Chief of Staff of the Yemeni Armed Forces disputed by Sagheer Hamoud Aziz (Presidential Leadership Council)
- In office Unknown (c. 2016) – 2025
- Appointed by: Mohammed Ali al-Houthi
- President: Mahdi al-Mashat
- Prime Minister: Talal Aklan Abdel-Aziz bin Habtour Ahmed al-Rahawi
- Preceded by: Hussein Khairan
- Succeeded by: Yusuf al-Madani

Personal details
- Born: Between 1979 and 1984 Izla Dhaen, Washhah district, Hajjah Governorate, North Yemen
- Died: 28 August 2025 Sanaa, Yemen

Military service
- Allegiance: Yemen (de facto under Supreme Political Council)
- Branch/service: Yemeni Armed Forces (SPC) Houthis
- Years of service: c. 2004–2025
- Rank: Major general
- Battles/wars: Houthi insurgency Battle of Saada; ; Yemeni civil war Battle of Sanaa (2014); Marib campaign; ; Red Sea crisis Houthi attacks on commercial vessels; ; Twelve-Day War;

= Muhammad Abd al-Karim al-Ghamari =

Yemeni military officer (died 2025)

Muhammad Abd al-Karim al-Ghamari (محمد عبد الكريم الغماري; c. 1979–1984 – 28 August 2025) was a Yemeni militant who served as the Chief of the General Staff of the Houthi-led faction of the Yemeni Armed Forces, holding the rank of Major General.

== Early life ==
Al-Ghamari was born in 1979 or 1984 in Izla Dhaen, Washhah district, Hajjah Governorate, Yemen. He studied at the Hussain Badr al‑Din al‑Houthi Institute in 2003.

== Career ==
Al-Ghamari's first military activity was in 2004, when he oversaw the first Houthi explosives-planting team. After the death of Hussein al-Houthi that year, he became responsible for relocating "al-Muhajiroin", the name for fighters from outside the Saada area, to Saada's Bani Mu'adh area, where they received training to be integrated into the Houthi military. He merged the group's tribal components, which it called the "People's Committees", into their Ministry of Defense. He later promoted the construction of ammunition and explosives manufacturing facilities and oversaw the recruitment of explosives experts into the militia.

Al-Ghamari fought in all six wars against the Yemeni government between 2004 and 2010. In 2005, al-Ghamari established the "Death Brigades" and the "Hussein Brigades". He was appointed as a supervisor in Hajjah in 2007, and that same year he participated in the establishment and arming of the militia's first suicide units. He was arrested by the Yemeni government in 2008. He served as a field commander against government forces in Maran and Razamat, and in 2011 he was a commander during the battle of Saada. He also participated in the 2014 battle of Sanaa.

Between 2005 and 2009, he traveled to Syria and southern Lebanon, where he was trained by military officers supervised by Hezbollah and Iran. During a visit to Tehran in 2009, he learned how to use rocket and artillery shells. In 2012, he visited Beirut's southern suburbs, where he received ideological and military training by Hezbollah.

=== Chief of Staff ===
Al-Ghamari was appointed as chief of staff by Supreme Political Council head Saleh Ali al-Sammad. He also took responsibility for defense, oversaw Ministry of Defense and military activities, and oversaw the theft and refurbishment of Yemeni Armed Forces missiles in coordination with Iranian specialists.

He was a part of the Houthis' Jihad Office, which oversaw the militia's military operations.

Al-Ghamari coordinated military campaigns, including cross-border missile/drone strikes in Saudi Arabia, the UAE, and latterly at Israel. He led offensives in Marib province (2021–22), which threatened nearly a million internally displaced people.

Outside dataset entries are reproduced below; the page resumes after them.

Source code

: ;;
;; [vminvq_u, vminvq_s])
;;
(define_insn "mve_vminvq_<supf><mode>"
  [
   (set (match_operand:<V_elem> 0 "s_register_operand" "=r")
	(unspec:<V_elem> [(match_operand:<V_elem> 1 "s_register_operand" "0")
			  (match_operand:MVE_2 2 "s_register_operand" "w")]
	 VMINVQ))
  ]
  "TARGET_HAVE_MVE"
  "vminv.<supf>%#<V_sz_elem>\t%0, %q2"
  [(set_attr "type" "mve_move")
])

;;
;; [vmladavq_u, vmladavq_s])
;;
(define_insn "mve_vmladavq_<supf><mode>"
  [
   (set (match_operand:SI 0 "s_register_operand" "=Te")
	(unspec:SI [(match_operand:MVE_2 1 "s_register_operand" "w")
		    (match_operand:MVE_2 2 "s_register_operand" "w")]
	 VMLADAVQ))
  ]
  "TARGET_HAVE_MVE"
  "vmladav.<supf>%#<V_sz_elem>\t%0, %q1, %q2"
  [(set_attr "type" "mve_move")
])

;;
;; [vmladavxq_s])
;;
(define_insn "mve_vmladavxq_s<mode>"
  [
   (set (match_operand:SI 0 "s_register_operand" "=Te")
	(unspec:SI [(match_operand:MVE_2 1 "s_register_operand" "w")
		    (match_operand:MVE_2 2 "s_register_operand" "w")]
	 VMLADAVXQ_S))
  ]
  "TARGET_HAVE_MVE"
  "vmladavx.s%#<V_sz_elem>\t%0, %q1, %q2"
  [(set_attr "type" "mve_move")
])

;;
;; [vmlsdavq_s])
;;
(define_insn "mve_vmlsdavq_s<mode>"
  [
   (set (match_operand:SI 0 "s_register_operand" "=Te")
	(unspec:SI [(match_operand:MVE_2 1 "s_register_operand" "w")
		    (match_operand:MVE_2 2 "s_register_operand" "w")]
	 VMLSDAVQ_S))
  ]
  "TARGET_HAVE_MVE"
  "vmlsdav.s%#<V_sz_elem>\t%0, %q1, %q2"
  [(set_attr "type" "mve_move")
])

During the Red Sea crisis, al-Ghamari commanded missile and drone attacks against Israel as well as the attacks on international shipping in the Red Sea.

== Sanctions & international status ==
He was sanctioned by the U.S. Treasury in May 2021 as a Specially Designated National (SDN) for coordinating offensive operations, and added to UN Security Council’s sanctions list in November 2021 for threatening Yemeni peace and stability and cross-border aggression.

== Assassination ==
On 14 June 2025, the IDF stated that it had targeted al-Ghamari. An Israeli official later stated that he had been wounded in the attack, though this was denied by the Houthis. Some Israeli media reports had initially claimed that al-Ghamari was targeted while he was meeting other Houthi leaders; however, the Israeli Public Broadcasting Corporation later stated that he was at a khat-chewing party.

On 28 August 2025, the IDF again targeted al-Ghamari. Two months later, on 16 October, the Houthis confirmed that al-Ghamari had died, alongside several associates and his 13-year-old son. That same day, the IDF confirmed that al-Ghamari was killed on 28 August.

After his death was announced, the Houthis held a funeral ceremony for al-Ghamari and his son in Sanaa on 20 October 2025.